Bonds isn't like the other players cited in the Mitchell report. He can't pull an Andy Pettitte, admit to using PEDs and apologize. Such a reversal would confirm that he is guilty of perjury and possibly land him in jail.

Even if Bonds led his new team to a World Series title, many would consider the victory hollow. Bonds, like any player, could pass every steroid test while using human growth hormone and other undetectable substances. And he would remain under greater suspicion than most.

Still, as with any prominent free agent, all it takes is one team to succumb to temptation.

Among four player agents surveyed Monday, two predicted that no team would sign Bonds. A third predicted that he would land somewhere and the fourth estimated that the chances were 80-20 against — but 50-50 if a team could work out Bonds and determine that he was in good enough shape to play.

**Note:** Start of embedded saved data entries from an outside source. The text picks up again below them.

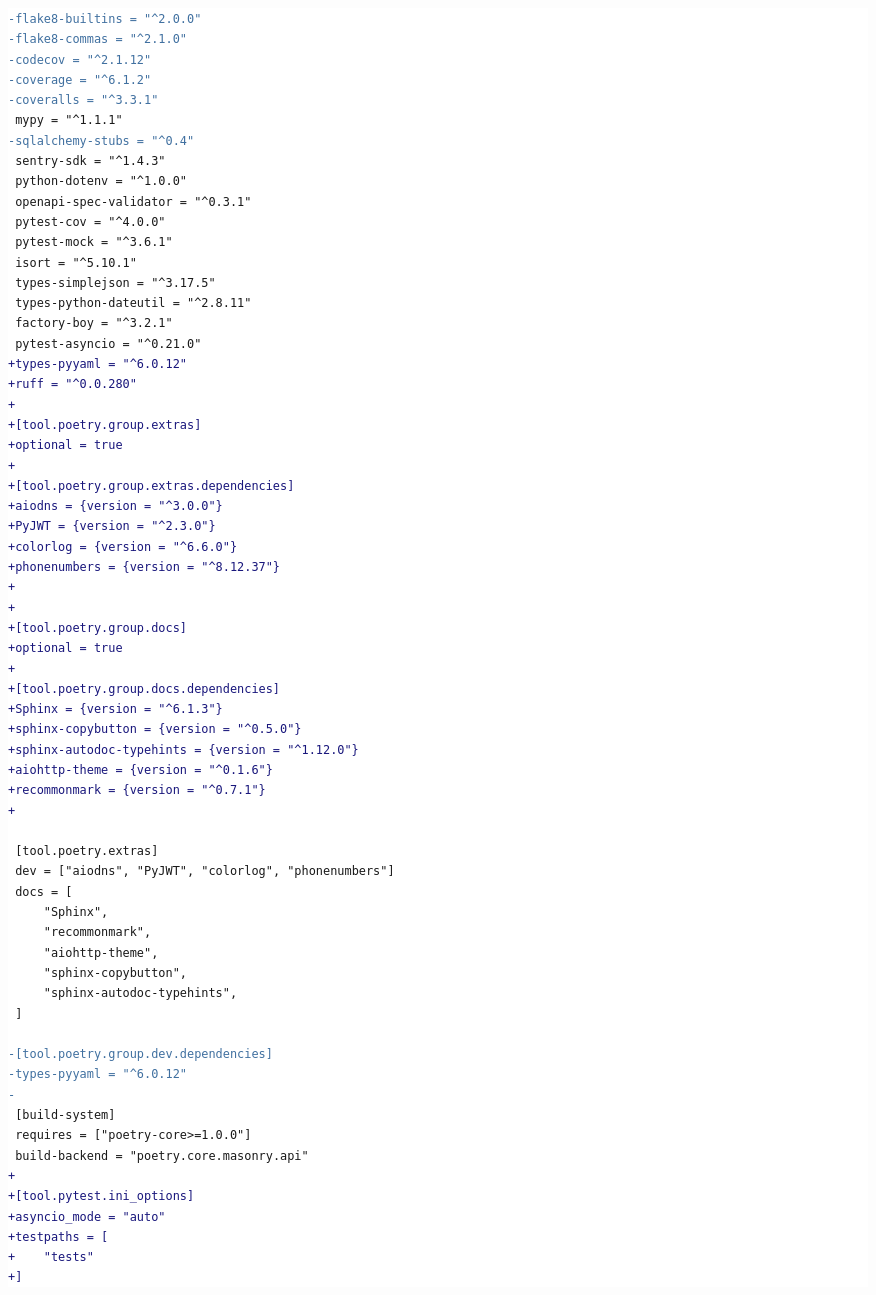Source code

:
 ```diff
-flake8-builtins = "^2.0.0"
-flake8-commas = "^2.1.0"
-codecov = "^2.1.12"
-coverage = "^6.1.2"
-coveralls = "^3.3.1"
 mypy = "^1.1.1"
-sqlalchemy-stubs = "^0.4"
 sentry-sdk = "^1.4.3"
 python-dotenv = "^1.0.0"
 openapi-spec-validator = "^0.3.1"
 pytest-cov = "^4.0.0"
 pytest-mock = "^3.6.1"
 isort = "^5.10.1"
 types-simplejson = "^3.17.5"
 types-python-dateutil = "^2.8.11"
 factory-boy = "^3.2.1"
 pytest-asyncio = "^0.21.0"
+types-pyyaml = "^6.0.12"
+ruff = "^0.0.280"
+
+[tool.poetry.group.extras]
+optional = true
+
+[tool.poetry.group.extras.dependencies]
+aiodns = {version = "^3.0.0"}
+PyJWT = {version = "^2.3.0"}
+colorlog = {version = "^6.6.0"}
+phonenumbers = {version = "^8.12.37"}
+
+
+[tool.poetry.group.docs]
+optional = true
+
+[tool.poetry.group.docs.dependencies]
+Sphinx = {version = "^6.1.3"}
+sphinx-copybutton = {version = "^0.5.0"}
+sphinx-autodoc-typehints = {version = "^1.12.0"}
+aiohttp-theme = {version = "^0.1.6"}
+recommonmark = {version = "^0.7.1"}
+
 
 [tool.poetry.extras]
 dev = ["aiodns", "PyJWT", "colorlog", "phonenumbers"]
 docs = [
     "Sphinx",
     "recommonmark",
     "aiohttp-theme",
     "sphinx-copybutton",
     "sphinx-autodoc-typehints",
 ]
 
-[tool.poetry.group.dev.dependencies]
-types-pyyaml = "^6.0.12"
-
 [build-system]
 requires = ["poetry-core>=1.0.0"]
 build-backend = "poetry.core.masonry.api"
+
+[tool.pytest.ini_options]
+asyncio_mode = "auto"
+testpaths = [
+    "tests"
+]
```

The Rays, according to the St. Petersburg Times, discussed Bonds internally. Cardinals ownership, according to the St. Louis Post-Dispatch, rejected manager Tony La Russa's suggestion to sign Bonds.

Other teams, however, surely are engaging in the same types of discussions, and the clamor for Bonds should only grow as spring training continues and teams start analyzing their rosters more objectively.

Consider the words of La Russa, who views Bonds only from the standpoint of what he could add to his club: "I take these guys as guys who fit into what we're trying to do. If somebody looks at the bigger picture, that's their responsibility, not mine."

In other words, just win, baby.

Unfortunately for La Russa, Cardinals ownership looked at the bigger picture, knowing that the franchise would be ridiculed for signing Bonds after profiting from the exploits of another slugger under suspicion, Mark McGwire.

The Rays, too, seem an unlikely fit for Bonds. All spring, players and club officials have talked about the positive influence of veterans Troy Percival and Cliff Floyd, the improved clubhouse culture following the departures of Delmon Young and Elijah Dukes.

Bonds would make a hellacious designated hitter, but the Rays would be labeled as hypocrites and worse if they signed him — not a great selling point as the team mounts a political campaign to gain approval for a new downtown ballpark in St. Petersburg.

The Cardinals and Rays, though, are but two of 30 clubs.

The Padres, who are auditioning about a half-dozen left fielders and seemingly trying to trade for about a half-dozen more, would benefit perhaps more than any team from the addition of Bonds.

The Mariners, desperate enough during the off-season to sign Carlos Silva for $48 million and trade five prospects for Erik Bedard, are almost completely devoid of left-handed power.

Neither of those clubs appears remotely interested in Bonds, but it's only February. Some slugger will get hurt. Some team could panic. Bonds easily could end up back in uniform, much to the chagrin of commissioner Bud Selig, who surely would love him to disappear.

Then again, this is not a sabermetric exercise in which you calculate how many runs Bonds would add to a given lineup and proclaim his addition to be a masterstroke.

Nor is this a situation analogous to the Kobe Bryant sexual-assault case, in which Bryant continued playing for the Lakers during pre-trail hearings in 2003-04.

Bryant, like Bonds, was legally entitled to play, and the case against him eventually was dismissed. But Bryant's alleged offense was an isolated incident, not a reflection of a league-wide problem.

Bonds is a cancer. Baseball needs to cut the cancer out.